Tobacco firms Philip Morris, British American Tobacco launch case against EU Tobacco Products Directive
Major tobacco firms have launched a legal challenge against a European directive that could increase the price of the cheapest packs of cigarettes by 70p.
Philip Morris International is leading the challenge in the European Court of Justice (ECJ) against the revised EU Tobacco Products Directive, also known as TPD2, which was adopted in May 2014 but has been delayed by a series of court cases.
British American Tobacco will also launch a legal challenge and Imperial Brands is listed as an “interested party” to the case, reported the Sunday Times. The case will be decided on 4 May.
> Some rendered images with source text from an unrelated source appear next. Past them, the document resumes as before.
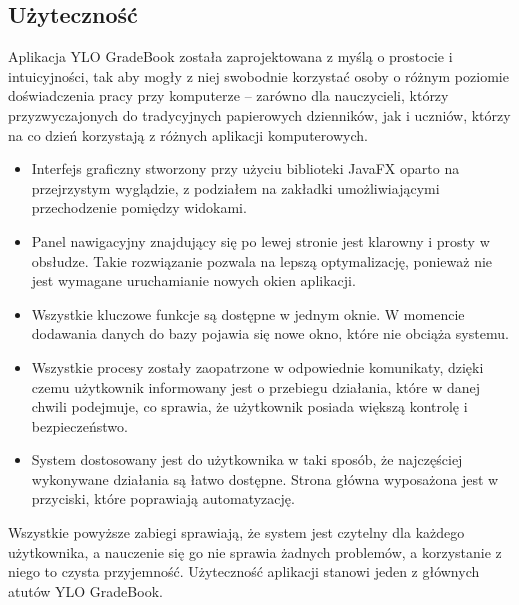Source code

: \subsection{Użyteczność}
\label{użyteczność}
Aplikacja YLO GradeBook została zaprojektowana z myślą o prostocie i intuicyjności, tak aby mogły z niej swobodnie korzystać osoby o różnym poziomie doświadczenia pracy przy komputerze – zarówno dla nauczycieli, którzy przyzwyczajonych do tradycyjnych papierowych dzienników, jak i uczniów, którzy na co dzień korzystają z różnych aplikacji komputerowych.
\begin{itemize}
      \item Interfejs graficzny stworzony przy użyciu biblioteki JavaFX oparto na przejrzystym wyglądzie, z podziałem na zakładki umożliwiającymi przechodzenie pomiędzy widokami. 
      \item Panel nawigacyjny znajdujący się po lewej stronie jest klarowny i prosty w obsłudze. Takie rozwiązanie pozwala na lepszą optymalizację, ponieważ nie jest wymagane uruchamianie nowych okien aplikacji.
      \item Wszystkie kluczowe funkcje są dostępne w jednym oknie. W momencie dodawania danych do bazy pojawia się nowe okno, które nie obciąża systemu.
      \item Wszystkie procesy zostały zaopatrzone w odpowiednie komunikaty, dzięki czemu użytkownik informowany jest o przebiegu działania, które w danej chwili podejmuje, co sprawia, że użytkownik posiada większą kontrolę i bezpieczeństwo.
      \item System dostosowany jest do użytkownika w taki sposób, że najczęściej wykonywane działania są łatwo dostępne. Strona główna wyposażona jest w przyciski, które poprawiają automatyzację.
\end{itemize}
Wszystkie powyższe zabiegi sprawiają, że system jest czytelny dla każdego użytkownika, a nauczenie się go nie sprawia żadnych problemów, a korzystanie z niego to czysta przyjemność. Użyteczność aplikacji stanowi jeden z głównych atutów YLO GradeBook.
After the ruling tobacco firms will have a year to implement the changes contained in TPD2, which include introducing a minimum pack size for cigarettes, a minimum weight for hand rolling tobacco – set at 30g – and a ban on menthol from 2020. Industry insiders, according to the Sunday Times, have said some low-cost brands will increase by around 70p.
Cigarettes will have to be sold in packs of 20 if the directive is enforced, putting pressure on cheaper brands such as Lambert & Butler (owned by Imperial Brands) and Silk Cut, which typically sell packs of 16 or 17. Britain will be disproportionately affected by the directive as the UK is one of the only countries in the EU to sell packs of 10, which will be outlawed.
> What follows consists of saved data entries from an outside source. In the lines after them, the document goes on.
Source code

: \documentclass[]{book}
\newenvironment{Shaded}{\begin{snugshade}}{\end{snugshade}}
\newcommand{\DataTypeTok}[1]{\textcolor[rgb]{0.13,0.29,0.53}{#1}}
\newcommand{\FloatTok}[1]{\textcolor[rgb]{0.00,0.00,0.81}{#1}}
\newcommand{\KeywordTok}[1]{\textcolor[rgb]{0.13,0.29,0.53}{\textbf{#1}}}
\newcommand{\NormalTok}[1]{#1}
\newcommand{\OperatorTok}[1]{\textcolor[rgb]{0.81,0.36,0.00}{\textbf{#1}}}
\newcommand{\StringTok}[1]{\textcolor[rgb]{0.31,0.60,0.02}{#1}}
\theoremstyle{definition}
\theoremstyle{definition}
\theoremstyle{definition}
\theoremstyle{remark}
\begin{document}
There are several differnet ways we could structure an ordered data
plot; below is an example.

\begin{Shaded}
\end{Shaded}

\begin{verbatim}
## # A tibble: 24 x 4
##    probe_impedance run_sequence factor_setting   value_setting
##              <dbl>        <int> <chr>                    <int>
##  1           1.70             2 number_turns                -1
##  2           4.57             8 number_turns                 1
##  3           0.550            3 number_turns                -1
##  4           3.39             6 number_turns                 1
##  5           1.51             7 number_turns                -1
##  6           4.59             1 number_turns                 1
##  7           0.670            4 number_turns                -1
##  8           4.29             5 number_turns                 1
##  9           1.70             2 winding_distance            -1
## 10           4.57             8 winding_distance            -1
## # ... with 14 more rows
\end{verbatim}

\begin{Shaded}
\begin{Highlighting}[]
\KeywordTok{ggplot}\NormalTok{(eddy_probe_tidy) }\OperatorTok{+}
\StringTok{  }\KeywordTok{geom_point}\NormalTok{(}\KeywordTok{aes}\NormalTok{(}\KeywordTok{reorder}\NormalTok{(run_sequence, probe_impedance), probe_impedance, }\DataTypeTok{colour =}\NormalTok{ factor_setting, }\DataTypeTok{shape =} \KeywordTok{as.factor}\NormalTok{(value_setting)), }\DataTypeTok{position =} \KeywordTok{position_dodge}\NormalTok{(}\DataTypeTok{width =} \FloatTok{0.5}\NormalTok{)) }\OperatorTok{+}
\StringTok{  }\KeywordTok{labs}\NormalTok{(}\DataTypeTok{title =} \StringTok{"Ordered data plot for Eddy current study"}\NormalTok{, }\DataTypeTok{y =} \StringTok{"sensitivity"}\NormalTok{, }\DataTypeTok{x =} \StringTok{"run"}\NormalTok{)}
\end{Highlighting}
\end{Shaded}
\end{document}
“Our key concern is that some of the aspects of TPD2, notably the minimum pack sizes for cigarettes and hand rolling tobacco, as well as the ban on menthol, will simply play into the hand of smugglers and counterfeiters by driving the trade in illicit tobacco products,” an industry source said.
Later in May the UK government will also announce its decision on plain packaging, which would replace all branding on cigarette packs with health warnings.